*** Okuma parçası

Uçak yere yaklaşık bir mil kala yavaşlayıp düzleşti. İlerisindeki Viyana sarayı tıpkı masallardaki şatolar gibi ışıl ışıl parlıyordu. Pilot işaret verince Gerald Blanchard aşağıya baktı, paraşütünün kayışlarını kontrol etti ve karanlığın içine atladı. Bir anlık hızlı düşüşün ardından ipi çekti ve kiremitlerle kaplı çatıya doğru süzüldü yavaş yavaş. 1998 yılı Haziran ayı başlarında bir gündü. Ilık bir akşam rüzgarı esiyordu ve böyle devam ederse Blanchard, Köchert’in Pırlantalı İncisi’nin bulunduğu salonun tam üstüne inecekti. Paraşütünü hedefe doğru yönlendirdi.
Blanchard daha birkaç gün önce, eşi ve varlıklı kayınpederi ile tatil yapan yirmili yaşlarında bir adam portresi çiziyordu. Üçü birlikte Londra, Roma, Barselona, Fransız Rivierası ve Viyana’yı kapsayan altı aylık bir Avrupa turuna çıkmıştı. Avusturya’nın Versailles’ı diye nitelendirilebilecek Schönbrunn Sarayı’na uğradıklarında kayınpederinin VIP statüsü sayesinde özel bir koleksiyondaki çok kıymetli bir parçayı görebilme fırsatları olmuştu. İşte karşılarındaydı: Mağara gibi bir odada, alarmlı bir muhafaza içinde, kurşun geçirmez camlar ardında ve ağırlığa duyarlı bir kaide üzerinde duruyordu. Ortasında devasa bir inci bulunan on köşeli bir pırlanta yıldızdı bu; narin ve göz kamaştırıcıydı. Blanchard mücevhere beş saniye baktıktan sonra onu almayı kafaya koymuştu.

******

◆ Alıştırma görevleri:
1 – Gerald Blanchard'ı anlatan okuma parçasını iki cümleyle özetleyin.
2 – Okuma parçasına göre Blanchard, eşi ve kayınpederi Schönbrunn Sarayı'ndaki özel koleksiyonda bulunan kıymetli parçayı neden görebilmişti? Bir ya da iki cümleyle açıklayın.
3 – Gerald Blanchard'ı anlatan okuma parçasının devamını yazın.

*** Alıştırma verileri

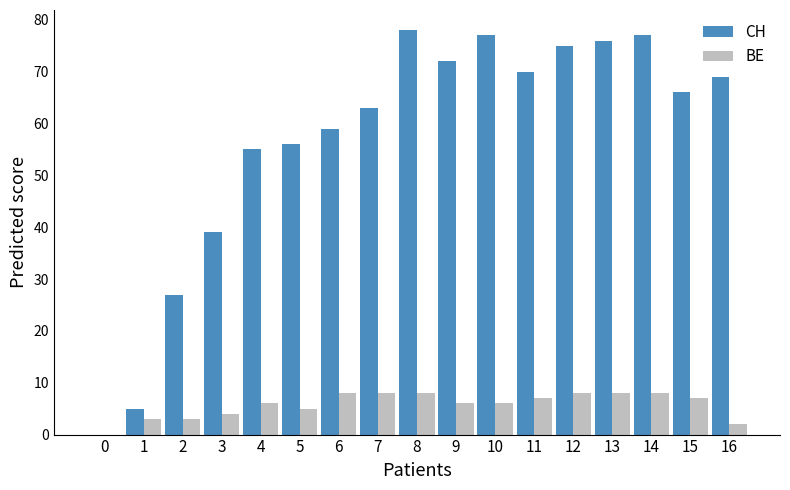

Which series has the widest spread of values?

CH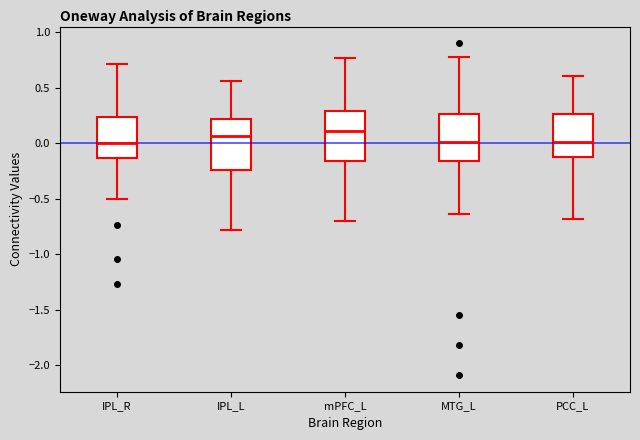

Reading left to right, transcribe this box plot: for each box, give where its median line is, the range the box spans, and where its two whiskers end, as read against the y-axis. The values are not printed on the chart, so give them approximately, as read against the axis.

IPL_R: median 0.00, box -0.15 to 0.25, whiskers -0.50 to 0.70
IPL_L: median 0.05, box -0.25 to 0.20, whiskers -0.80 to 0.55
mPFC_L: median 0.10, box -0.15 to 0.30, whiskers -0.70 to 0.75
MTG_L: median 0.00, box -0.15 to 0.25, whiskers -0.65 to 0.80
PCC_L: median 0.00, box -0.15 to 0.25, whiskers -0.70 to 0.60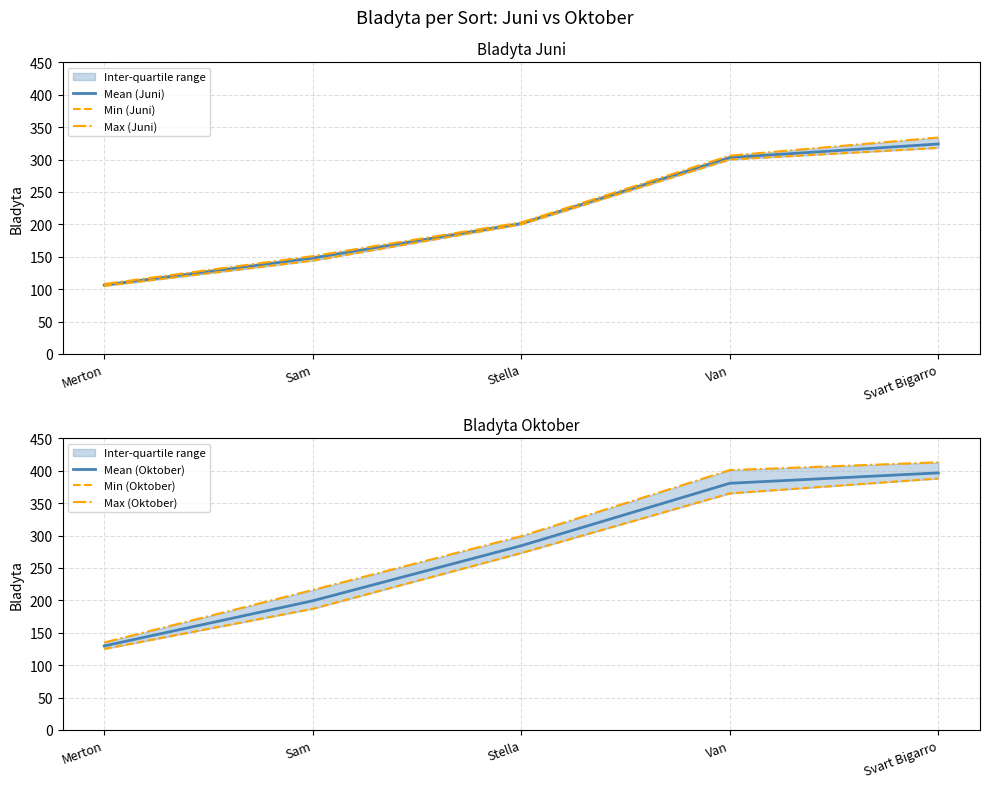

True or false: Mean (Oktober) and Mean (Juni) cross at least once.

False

******

◆ Görev yanıtları:
1 – 1998 yılının Haziran ayı başlarında Gerald Blanchard, Viyana'daki sarayın çatısına paraşütle süzülür ve paraşütünü Köchert'in Pırlantalı İncisi'nin bulunduğu salona doğru yönlendirir. Birkaç gün önce eşi ve kayınpederiyle çıktığı Avrupa turunda, kayınpederinin VIP statüsü sayesinde Schönbrunn Sarayı'nda sıkı önlemlerle korunan bu mücevheri görmüş ve ona beş saniye baktıktan sonra onu almayı kafaya koymuştur.

2 – Blanchard'ın kayınpederinin VIP statüsü vardı. Bu statü, saraya uğradıklarında üçüne özel koleksiyondaki çok kıymetli parçayı görebilme fırsatı vermişti.

3 –
Müze rehberi, Köchert’in Pırlantalı İncisi’ni anlatmaya başladı. Sisi’nin Yıldızı olarak bilinen bu mücevher İmparatoriçe Elizabeth’in upuzun ve nefis saç örgülerine takması için özel olarak yapılmış pek çok parçadan biriydi. Sisi adıyla kalplerde taht kurmuş imparatoriçe 100 yıl önce öldürülmüştü. Yıldızlarından yalnızca iki tanesi günümüze ulaşmış ve ilk kez 75 yıl önce ziyarete açılmıştı.
Blanchard anlatılanları dinlemiyordu. Köşedeki hareket sensörlerini, muhafazadaki vidaları, yakınlardaki büyük pencereleri inceliyordu. Güvenlik açıklarını hemen görebilmek gibi acayip bir yeteneği vardı. Yağmur Adam’ın haydut versiyonu gibiydi adeta, riskleri hemen algılayabiliyordu. Ve bu durumda olasılıklar iyi gözüküyordu. Blanchard, rehberin söylediğine göre 2 milyon dolar değerinde olan yıldızı yeniden satamayacağını biliyordu. Fakat mücevher aklını başından almıştı ve bu çağrıya karşı koyması mümkün değildi.
Hemen işe koyuldu ve yıldızın bulunduğu odadaki tüm ayrıntıları kameraya kaydetti (Mücevherin bulunduğu muhafazanın yanındaki “Çekim Yapmak Yasaktır” yazısını bile çekivermişti). Görevli yan odaya geçtiğinde Blanchard bir anahtarla gizlice vidaları gevşetti, pencerelerin kilitlerini açtı ve saraydaki sensörlere rağmen (çok yavaş da olsa) hareket edebileceğini gördü. Sonra hediyelik eşya dükkanına uğradı ve ebatlarını iyice anlayabilmek için Sisi’nin Yıldızı’nın bir kopyasını satın aldı. Kapılarda duran ve salonları dolaşan silahlı güvenlik görevlilerini de izledi.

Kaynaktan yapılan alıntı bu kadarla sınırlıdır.